Architectural Overview

Getting started with ZenML is easy. It however sports a few nifty details that can transform your pipelines from local experimentation to scaling, distributed pipelines in the cloud quickly.

Conceptually, every ZenML repository has three main aspects to it:

  1. Artifact stores

  2. Metadata stores

  3. Integrations for Orchestration, Processing, Training, and Serving

High Level Conceptual Diagram of a training pipeline in a ZenML repository

Artifact and metadata stores can be configured per repository as well as per pipeline. However, only pipelines with the same Artifact and Metadata store are comparable, and therefore should not change to maintain the benefits of caching and consistency across pipeline runs.

On a high level, when data is read from a datasource the results are persisted in your artifact store. An orchestration integration reads the data from the artifact store and begins preprocessing - either itself, or alternatively on a dedicated processing backend like Google Dataflow. Every pipeline step reads it’s predecessors result artifacts from the artifact store and writes it’s own result artifacts to the artifact store. Once preprocessing is done, the orchestration begins the training of your model - again either itself or on a dedicated training backend. The trained model will be persisted in the artifact store, and optionally passed on to a serving backend.

A few rules apply:

  • Every orchestration backend (local, Google Cloud VMs, etc) can run all pipeline steps, including training, of pipelines.

  • Orchestration backends have a selection of compatible processing backends.

  • Pipelines can be configured to utilize more powerful processing (e.g. distributed) and training (e.g. Google AI Platform) backends.

A quick example for large data sets makes this clearer. By default, your experiments will run locally. Pipelines on large datasets would be severely bottlenecked, so you can configure Google Dataflow as a processing backend for distributed computation, and Google AI Platform as a training backend.

Serving backends play a special role in ZenML, as some are by design tied to public clouds (e.g.
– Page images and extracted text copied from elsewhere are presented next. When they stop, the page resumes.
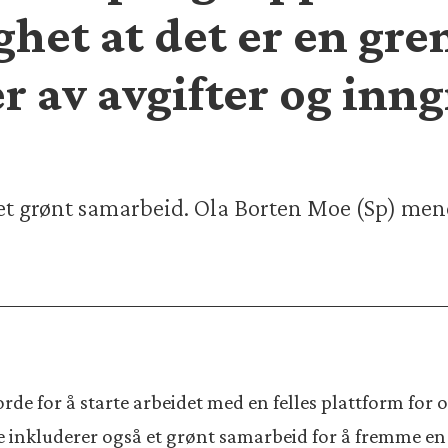
ghet at det er en gre
r av avgifter og inng
t grønt samarbeid. Ola Borten Moe (Sp) mener
orde for å starte arbeidet med en felles plattform fo
te inkluderer også et grønt samarbeid for å fremme en 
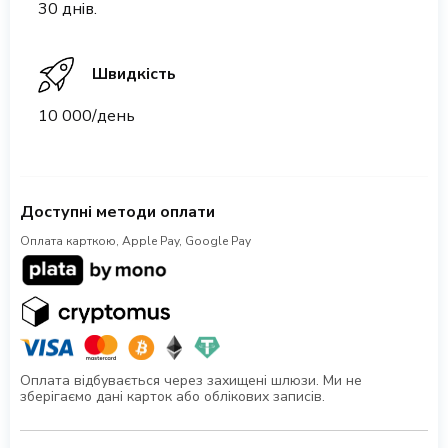
30 днів.
Швидкість
10 000/день
Доступні методи оплати
Оплата карткою, Apple Pay, Google Pay
Оплата відбувається через захищені шлюзи. Ми не
зберігаємо дані карток або облікових записів.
Google AI Platform serving), while others can be configured independently (e.g. Seldon). Please see each serving backend’s documentation for more details.

System design

Our design choices follow the understanding that production-ready model training pipelines need to be immutable, repeatable, discoverable, descriptive, and efficient. ZenML takes care of the orchestration of your pipelines, from sourcing data all the way to continuous training - no matter if you’re running somewhere locally, in an on-premise data center, or in the Cloud.
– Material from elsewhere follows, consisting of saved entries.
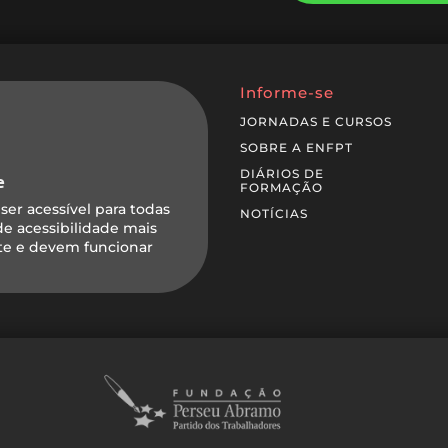
Informe-se
JORNADAS E CURSOS
SOBRE A ENFPT
DIÁRIOS DE
e
FORMAÇÃO
ser acessível para todas
NOTÍCIAS
 de acessibilidade mais
ite e devem funcionar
In different words, we’re running your preprocessing and model code while taking care of the “Operations” for you:

  • interfacing between the individual processing steps (splitting, transform, training),

  • tracking of intermediate results and metadata,

  • caching your processing artifacts,

  • parallelization of computing tasks,

  • ensuring immutability of your pipelines from data sourcing to model artifacts,

  • no matter where - Cloud, On-Premise, or locally.

Since production scenarios often look complex we’ve built ZenML with integrations in mind. We support an ever-growing range of integrations for processing, training, and serving, and you can always add custom backends via our extensible interfaces.